§ **YOUR OBJECTIVE**
Every line containing "کننده" should be identified and copied from the data below.

§ **DATASET ENTRIES**

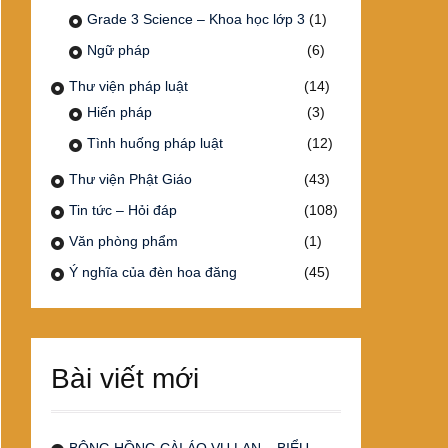
Grade 3 Science – Khoa học lớp 3
(1)
Ngữ pháp
(6)
Thư viện pháp luật
(14)
Hiến pháp
(3)
Tình huống pháp luật
(12)
Thư viện Phật Giáo
(43)
Tin tức – Hỏi đáp
(108)
Văn phòng phẩm
(1)
Ý nghĩa của đèn hoa đăng
(45)
Bài viết mới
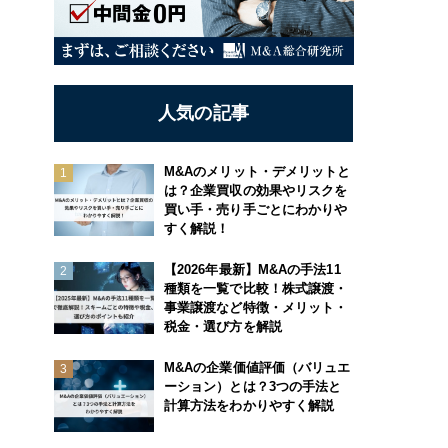
人気の記事
M&Aのメリット・デメリットと
は？企業買収の効果やリスクを
買い手・売り手ごとにわかりや
すく解説！
【2026年最新】M&Aの手法11
種類を一覧で比較！株式譲渡・
事業譲渡など特徴・メリット・
税金・選び方を解説
M&Aの企業価値評価（バリュエ
ーション）とは？3つの手法と
計算方法をわかりやすく解説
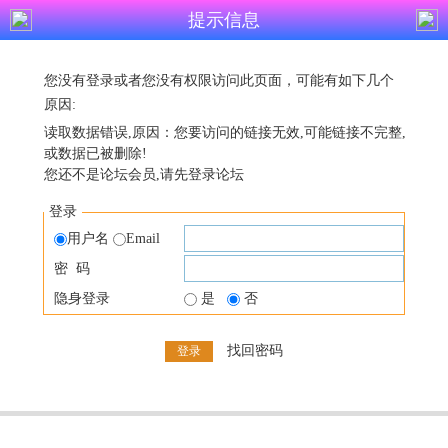
提示信息
您没有登录或者您没有权限访问此页面，可能有如下几个
原因:
读取数据错误,原因：您要访问的链接无效,可能链接不完整,
或数据已被删除!
您还不是论坛会员,请先登录论坛
登录
用户名
Email
密 码
隐身登录
是
否
找回密码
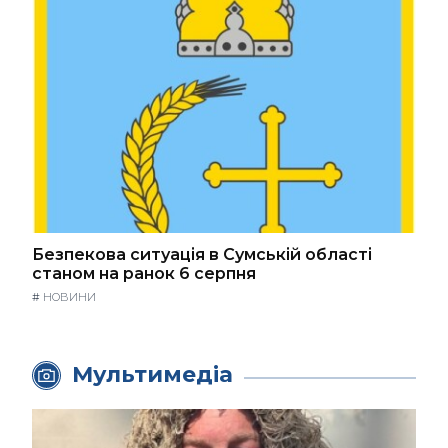
Безпекова ситуація в Сумській області
станом на ранок 6 серпня
#
НОВИНИ
Мультимедіа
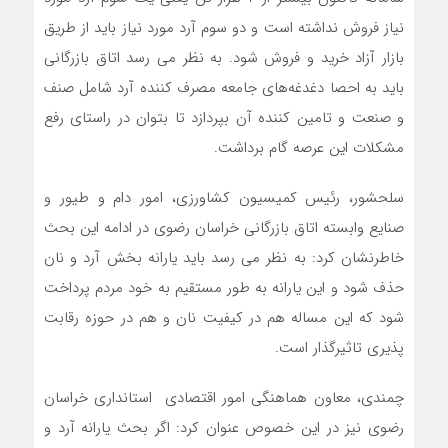
نیاز فروش نداشته است و دو سوم آرد مورد نیاز باید از طریق
بازار آزاد خرید و فروش شود. به نظر می رسد اتاق بازرگانی
باید به احصا دغدغه‌های جامعه مصرف کننده آرد شامل صنف
و صنعت و تامین کننده آن بپردازد تا بتوان در راستای رفع
مشکلات این عرصه گام برداشت.
سلحشور، رئیس کمیسیون کشاورزی، امور دام و طیور و
صنایع وابسته اتاق بازرگانی خراسان رضوی در ادامه این بحث
خاطرنشان کرد: به نظر می رسد باید یارانه بخش آرد و نان
حذف شود و این یارانه به طور مستقیم به خود مردم پرداخت
شود که این مساله هم در کیفیت نان و هم در حوزه رقابت
پذیری تاثیرگذار است.
چمندی، معاون هماهنگی امور اقتصادی استانداری خراسان
رضوی نیز در این خصوص عنوان کرد: اگر بحث یارانه آرد و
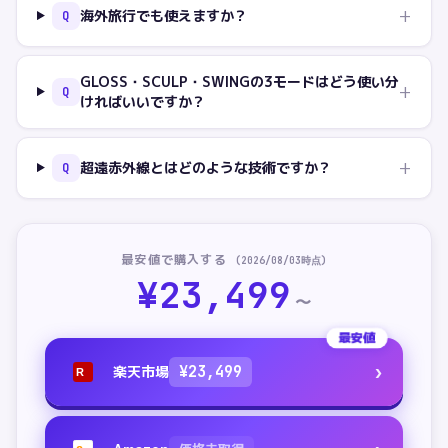
+
海外旅行でも使えますか？
Q
GLOSS・SCULP・SWINGの3モードはどう使い分
+
Q
ければいいですか？
+
超遠赤外線とはどのような技術ですか？
Q
最安値で購入する
(
2026/08/03
時点)
¥
23,499
〜
最安値
›
楽天市場
¥
23,499
R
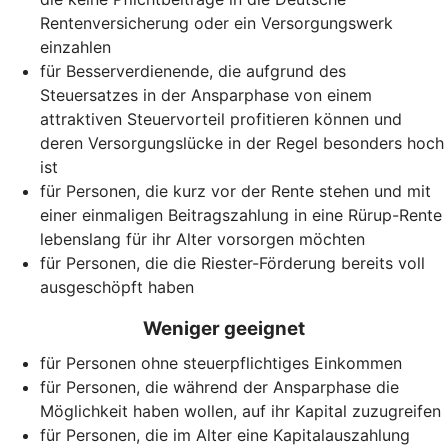
Rentenversicherung oder ein Versorgungswerk
einzahlen
für Besserverdienende, die aufgrund des
Steuersatzes in der Ansparphase von einem
attraktiven Steuervorteil profitieren können und
deren Versorgungslücke in der Regel besonders hoch
ist
für Personen, die kurz vor der Rente stehen und mit
einer einmaligen Beitragszahlung in eine Rürup-Rente
lebenslang für ihr Alter vorsorgen möchten
für Personen, die die Riester-Förderung bereits voll
ausgeschöpft haben
Weniger geeignet
für Personen ohne steuerpflichtiges Einkommen
für Personen, die während der Ansparphase die
Möglichkeit haben wollen, auf ihr Kapital zuzugreifen
für Personen, die im Alter eine Kapitalauszahlung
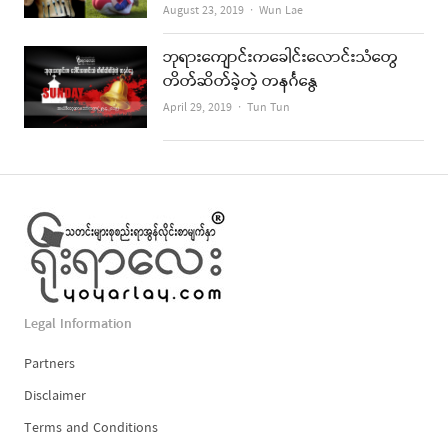
Author
August 23, 2019
Wun Lae
ဘုရားကျောင်းကခေါင်းလောင်းသံတွေ
တိတ်ဆိတ်ခဲ့တဲ့ တနင်္ဂနွေ
Author
April 29, 2019
Tun Tun
Legal Information
Partners
Disclaimer
Terms and Conditions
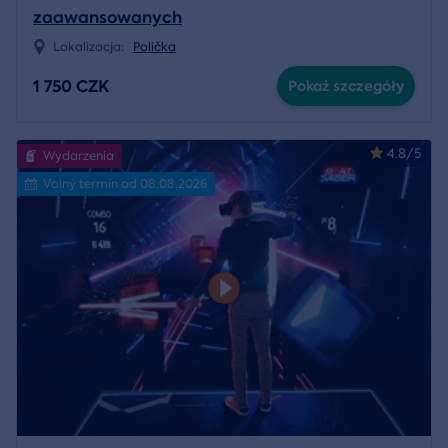
zaawansowanych
Lokalizacja:
Polička
1 750 CZK
Pokaż szczegóły
4.8/5
Wydarzenia
Volný termín od 08.08.2026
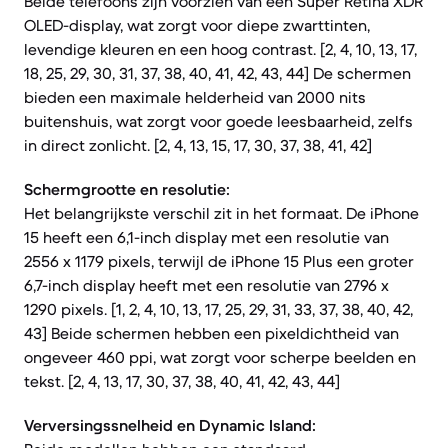
Beide telefoons zijn voorzien van een Super Retina XDR
OLED-display, wat zorgt voor diepe zwarttinten,
levendige kleuren en een hoog contrast. [2, 4, 10, 13, 17,
18, 25, 29, 30, 31, 37, 38, 40, 41, 42, 43, 44] De schermen
bieden een maximale helderheid van 2000 nits
buitenshuis, wat zorgt voor goede leesbaarheid, zelfs
in direct zonlicht. [2, 4, 13, 15, 17, 30, 37, 38, 41, 42]
Schermgrootte en resolutie:
Het belangrijkste verschil zit in het formaat. De iPhone
15 heeft een 6,1-inch display met een resolutie van
2556 x 1179 pixels, terwijl de iPhone 15 Plus een groter
6,7-inch display heeft met een resolutie van 2796 x
1290 pixels. [1, 2, 4, 10, 13, 17, 25, 29, 31, 33, 37, 38, 40, 42,
43] Beide schermen hebben een pixeldichtheid van
ongeveer 460 ppi, wat zorgt voor scherpe beelden en
tekst. [2, 4, 13, 17, 30, 37, 38, 40, 41, 42, 43, 44]
Verversingssnelheid en Dynamic Island:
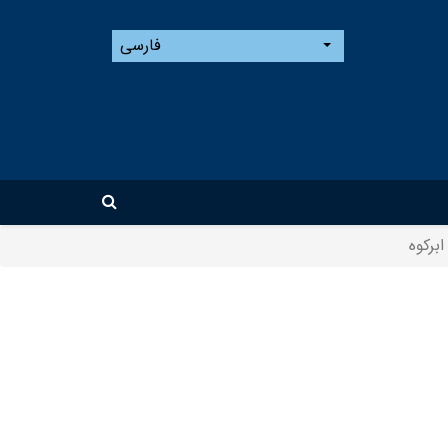
فارسی
ابرکوه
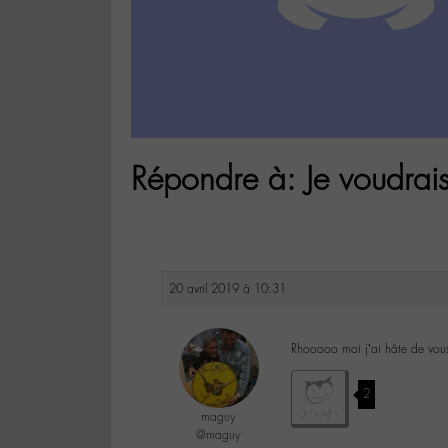
Répondre à: Je voudrai
20 avril 2019 à 10:31
Rhooooo moi j’ai hâte de vous l
2
maguy
@maguy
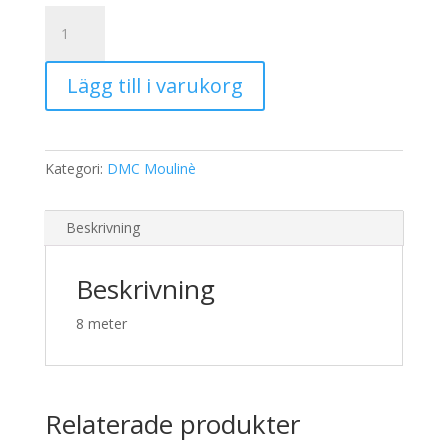
19,00 kr.
15,00 kr.
DMC
Moulinè
809
Lägg till i varukorg
mängd
Kategori:
DMC Moulinè
Beskrivning
Beskrivning
8 meter
Relaterade produkter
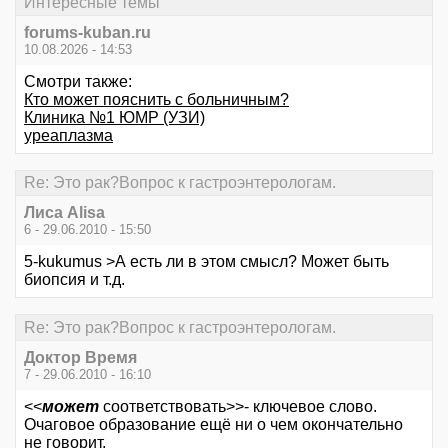
Интересные темы
forums-kuban.ru
10.08.2026 - 14:53
Смотри также:
Кто может пояснить с больничным?
Клиника №1 ЮМР (УЗИ)
уреаплазма
Re: Это рак?Вопрос к гастроэнтерологам.
Лиса Alisa
6 - 29.06.2010 - 15:50
5-kukumus >А есть ли в этом смысл? Может быть
биопсия и т.д.
Re: Это рак?Вопрос к гастроэнтерологам.
Доктор Время
7 - 29.06.2010 - 16:10
<<
может
соответствовать>>- ключевое слово.
Очаговое образование ещё ни о чем окончательно
не говорит.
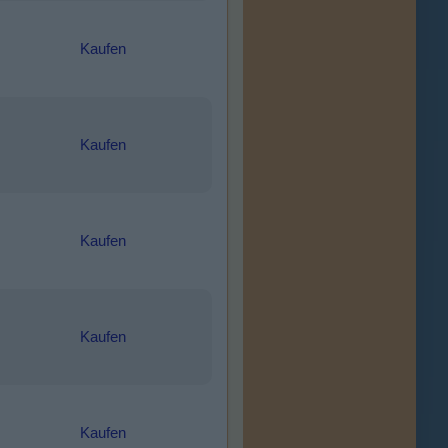
Kaufen
Kaufen
Kaufen
Kaufen
Kaufen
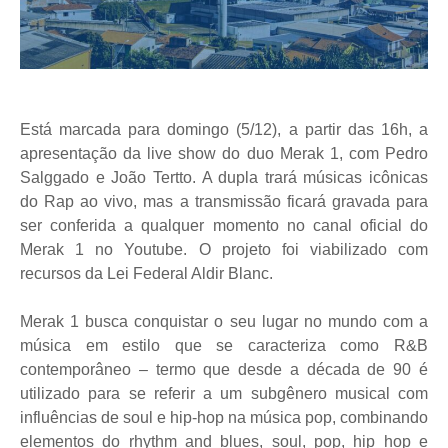
Está marcada para domingo (5/12), a partir das 16h, a
apresentação da live show do duo Merak 1, com Pedro
Salggado e João Tertto. A dupla trará músicas icônicas
do Rap ao vivo, mas a transmissão ficará gravada para
ser conferida a qualquer momento no canal oficial do
Merak 1 no Youtube. O projeto foi viabilizado com
recursos da Lei Federal Aldir Blanc.
Merak 1 busca conquistar o seu lugar no mundo com a
música em estilo que se caracteriza como R&B
contemporâneo – termo que desde a década de 90 é
utilizado para se referir a um subgênero musical com
influências de soul e hip
-hop na música pop, combinando
elementos do rhythm and blues, soul, pop, hip hop e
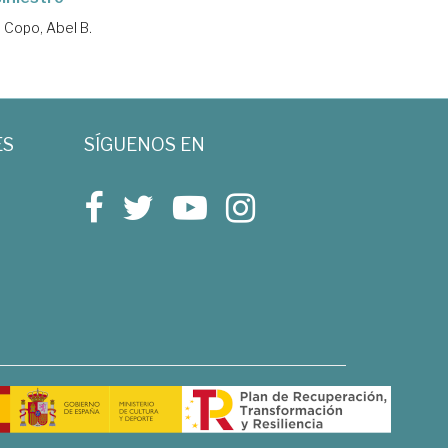
 Copo, Abel B.
ES
SÍGUENOS EN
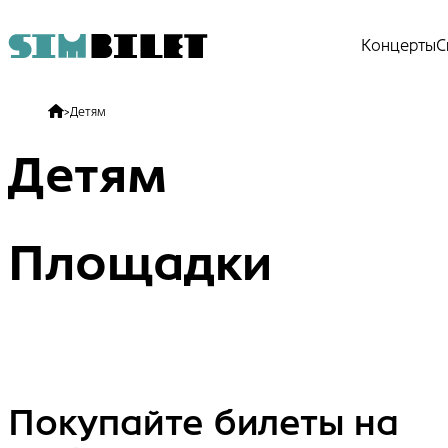
Концерты
С
>
Детям
Детям
Площадки
Покупайте билеты на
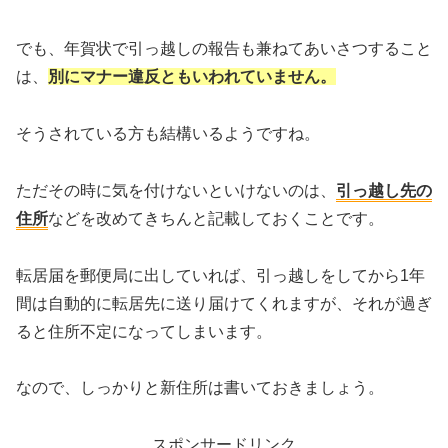
でも、年賀状で引っ越しの報告も兼ねてあいさつすること
は、
別にマナー違反ともいわれていません。
そうされている方も結構いるようですね。
ただその時に気を付けないといけないのは、
引っ越し先の
住所
などを改めてきちんと記載しておくことです。
転居届を郵便局に出していれば、引っ越しをしてから1年
間は自動的に転居先に送り届けてくれますが、それが過ぎ
ると住所不定になってしまいます。
なので、しっかりと新住所は書いておきましょう。
スポンサードリンク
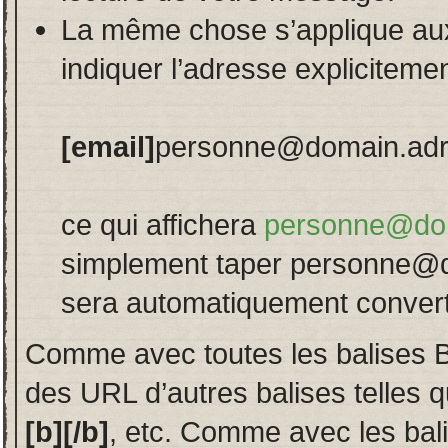
La même chose s’applique au
indiquer l’adresse explicitem
[email]
personne@domain.ad
ce qui affichera
personne@do
simplement taper personne@d
sera automatiquement converti 
Comme avec toutes les balises 
des URL d’autres balises telles 
[b][/b]
, etc. Comme avec les bal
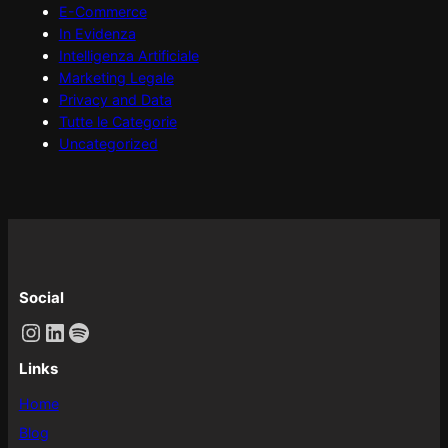
E-Commerce
In Evidenza
Intelligenza Artificiale
Marketing Legale
Privacy and Data
Tutte le Categorie
Uncategorized
Social
Instagram
LinkedIn
Spotify
Links
Home
Blog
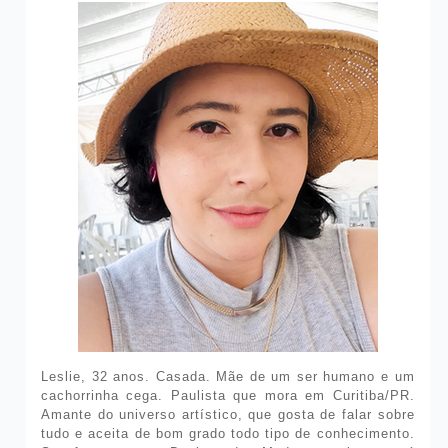
Leslie, 32 anos. Casada. Mãe de um ser humano e um
cachorrinha cega. Paulista que mora em Curitiba/PR.
Amante do universo artístico, que gosta de falar sobre
tudo e aceita de bom grado todo tipo de conhecimento.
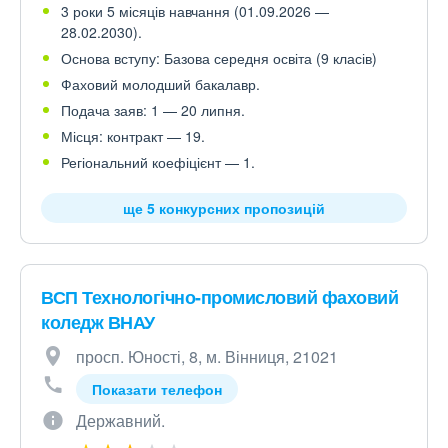
3 роки 5 місяців навчання (01.09.2026 —
28.02.2030).
Основа вступу: Базова середня освіта (9 класів)
Фаховий молодший бакалавр.
Подача заяв: 1 — 20 липня.
Місця: контракт — 19.
Регіональний коефіцієнт — 1.
ще 5 конкурсних пропозицій
ВСП Технологічно-промисловий фаховий
коледж ВНАУ
просп. Юності, 8, м. Вінниця, 21021
Показати телефон
Державний.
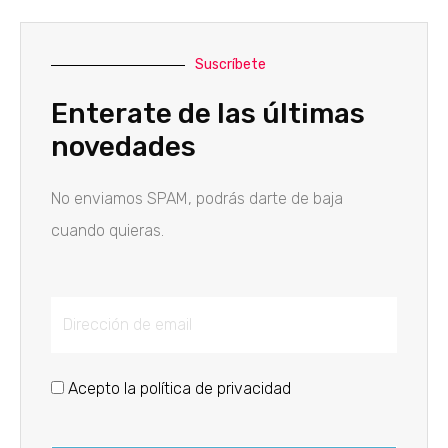
Suscríbete
Enterate de las últimas
novedades
No enviamos SPAM, podrás darte de baja
cuando quieras.
Acepto la política de privacidad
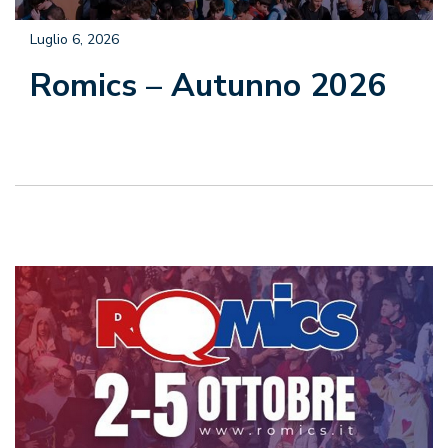
Luglio 6, 2026
Romics – Autunno 2026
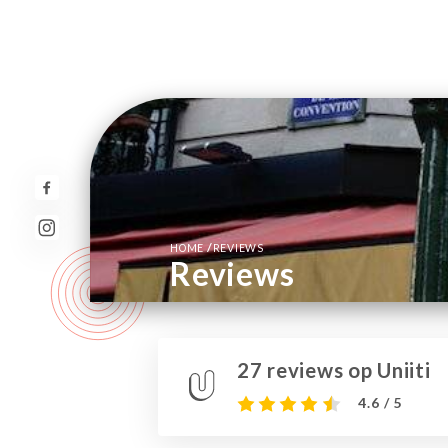
/
HOME
REVIEWS
Reviews
27 reviews op Uniiti
4.6 / 5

§ **FINISHED TASK**
باید به احصا دغدغه‌های جامعه مصرف کننده آرد شامل صنف
و صنعت و تامین کننده آن بپردازد تا بتوان در راستای رفع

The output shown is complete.